*The task*.
Restate all of the data exactly.

Saved data entries:
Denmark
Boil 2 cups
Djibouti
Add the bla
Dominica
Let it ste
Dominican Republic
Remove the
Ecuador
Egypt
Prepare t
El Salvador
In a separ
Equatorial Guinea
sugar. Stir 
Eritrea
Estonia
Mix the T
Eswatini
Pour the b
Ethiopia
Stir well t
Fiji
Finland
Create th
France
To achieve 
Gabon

*Problem solution*.
Denmark
Boil 2 cups
Djibouti
Add the bla
Dominica
Let it ste
Dominican Republic
Remove the
Ecuador
Egypt
Prepare t
El Salvador
In a separ
Equatorial Guinea
sugar. Stir 
Eritrea
Estonia
Mix the T
Eswatini
Pour the b
Ethiopia
Stir well t
Fiji
Finland
Create th
France
To achieve 
Gabon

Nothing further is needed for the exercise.